A research team has connected more of the intricate pieces of the autism puzzle, with two studies that identify genes with important contributions to the disorder. One study pinpoints a gene region that may account for as many as 15 percent of autism cases, while another study identifies missing or duplicated stretches of DNA along two crucial gene pathways. Significantly, both studies detected genes implicated in the development of brain circuitry in early childhood.

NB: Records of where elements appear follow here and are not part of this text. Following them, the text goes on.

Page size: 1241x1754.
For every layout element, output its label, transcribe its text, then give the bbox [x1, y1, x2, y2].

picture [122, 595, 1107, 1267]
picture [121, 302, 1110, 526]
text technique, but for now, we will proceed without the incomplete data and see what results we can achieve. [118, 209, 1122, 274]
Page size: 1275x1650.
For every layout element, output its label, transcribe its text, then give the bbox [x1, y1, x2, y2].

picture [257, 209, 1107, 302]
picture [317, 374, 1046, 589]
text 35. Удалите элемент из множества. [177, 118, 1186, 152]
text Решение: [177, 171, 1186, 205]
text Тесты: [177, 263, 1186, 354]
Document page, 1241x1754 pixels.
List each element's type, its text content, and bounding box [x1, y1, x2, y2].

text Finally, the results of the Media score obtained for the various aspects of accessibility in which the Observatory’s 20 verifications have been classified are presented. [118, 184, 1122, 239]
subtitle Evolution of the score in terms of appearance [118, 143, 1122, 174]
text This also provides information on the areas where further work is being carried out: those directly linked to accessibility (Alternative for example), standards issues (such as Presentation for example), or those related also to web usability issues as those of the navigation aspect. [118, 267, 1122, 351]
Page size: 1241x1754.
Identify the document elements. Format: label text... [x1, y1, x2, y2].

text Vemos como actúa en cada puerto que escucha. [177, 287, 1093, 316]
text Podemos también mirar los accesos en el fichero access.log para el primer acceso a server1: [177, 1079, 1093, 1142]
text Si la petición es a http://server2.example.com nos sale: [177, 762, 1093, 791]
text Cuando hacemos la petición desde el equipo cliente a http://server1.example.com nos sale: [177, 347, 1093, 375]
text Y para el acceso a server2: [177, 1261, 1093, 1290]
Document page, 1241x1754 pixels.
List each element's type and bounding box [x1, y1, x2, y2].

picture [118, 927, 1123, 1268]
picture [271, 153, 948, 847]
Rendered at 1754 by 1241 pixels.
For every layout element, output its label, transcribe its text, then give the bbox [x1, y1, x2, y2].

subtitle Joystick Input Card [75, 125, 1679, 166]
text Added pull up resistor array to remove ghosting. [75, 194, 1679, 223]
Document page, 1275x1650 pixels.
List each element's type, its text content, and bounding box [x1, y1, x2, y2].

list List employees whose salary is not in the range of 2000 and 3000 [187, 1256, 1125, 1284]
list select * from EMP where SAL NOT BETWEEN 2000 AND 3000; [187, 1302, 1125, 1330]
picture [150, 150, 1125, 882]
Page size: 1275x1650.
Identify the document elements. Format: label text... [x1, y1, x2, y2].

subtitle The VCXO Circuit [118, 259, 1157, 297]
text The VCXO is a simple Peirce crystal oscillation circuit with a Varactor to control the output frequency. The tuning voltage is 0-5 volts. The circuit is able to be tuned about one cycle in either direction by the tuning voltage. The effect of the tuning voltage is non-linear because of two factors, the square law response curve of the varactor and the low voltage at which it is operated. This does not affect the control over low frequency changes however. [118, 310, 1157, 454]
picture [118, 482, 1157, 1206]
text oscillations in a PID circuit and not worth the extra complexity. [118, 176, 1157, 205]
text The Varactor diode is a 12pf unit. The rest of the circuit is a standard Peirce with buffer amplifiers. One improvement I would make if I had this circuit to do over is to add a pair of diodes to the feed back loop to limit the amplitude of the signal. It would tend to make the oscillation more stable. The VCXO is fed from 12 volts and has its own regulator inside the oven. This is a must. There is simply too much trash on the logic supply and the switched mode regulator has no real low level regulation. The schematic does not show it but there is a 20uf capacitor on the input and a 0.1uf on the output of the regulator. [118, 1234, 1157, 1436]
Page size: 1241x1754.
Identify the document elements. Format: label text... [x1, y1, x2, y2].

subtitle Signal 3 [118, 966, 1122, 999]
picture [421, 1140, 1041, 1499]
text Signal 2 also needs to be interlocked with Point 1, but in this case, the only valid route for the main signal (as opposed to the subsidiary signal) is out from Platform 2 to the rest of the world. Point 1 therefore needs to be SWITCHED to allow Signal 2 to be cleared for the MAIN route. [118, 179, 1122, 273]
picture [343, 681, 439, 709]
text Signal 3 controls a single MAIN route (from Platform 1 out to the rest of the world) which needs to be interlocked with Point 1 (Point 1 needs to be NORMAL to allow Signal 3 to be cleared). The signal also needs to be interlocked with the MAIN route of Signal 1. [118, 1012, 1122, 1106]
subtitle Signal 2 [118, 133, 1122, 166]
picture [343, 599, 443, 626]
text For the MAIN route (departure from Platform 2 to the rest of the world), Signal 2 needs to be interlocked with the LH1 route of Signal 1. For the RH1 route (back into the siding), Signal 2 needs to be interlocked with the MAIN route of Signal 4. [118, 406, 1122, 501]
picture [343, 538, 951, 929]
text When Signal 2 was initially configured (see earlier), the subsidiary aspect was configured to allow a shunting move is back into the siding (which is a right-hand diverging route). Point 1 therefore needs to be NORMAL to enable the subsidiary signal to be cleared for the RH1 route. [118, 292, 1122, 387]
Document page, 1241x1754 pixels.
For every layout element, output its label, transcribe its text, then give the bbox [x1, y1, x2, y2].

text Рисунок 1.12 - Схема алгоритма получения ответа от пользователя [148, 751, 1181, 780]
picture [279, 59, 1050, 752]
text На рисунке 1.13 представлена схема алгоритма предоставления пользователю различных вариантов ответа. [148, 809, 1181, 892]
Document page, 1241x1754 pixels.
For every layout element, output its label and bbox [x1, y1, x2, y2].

“Because other autism researchers have made intriguing suggestions that autism arises from abnormal connections among brain cells during early development, it is very compelling to find evidence that mutations in genes involved in brain interconnections increase a child’s risk of autism,” said study leader Hakon Hakonarson, M.D., Ph.D., director of the Center for Applied Genomics at The Children’s Hospital of Philadelphia.
Both studies link material on chromosome 5 with Autism. The research implicates genetic material near locations known as the cadherins (particularly cadherin 10 cadherin 9), neurexins, and ubiquitins. Genetic material in this area affects the creation and eliminate of molecules responsible for adhesion between cells. Neuronal cell-adhesion molecules are important because they affect communication from one nerve cell to neighboring nerve cells.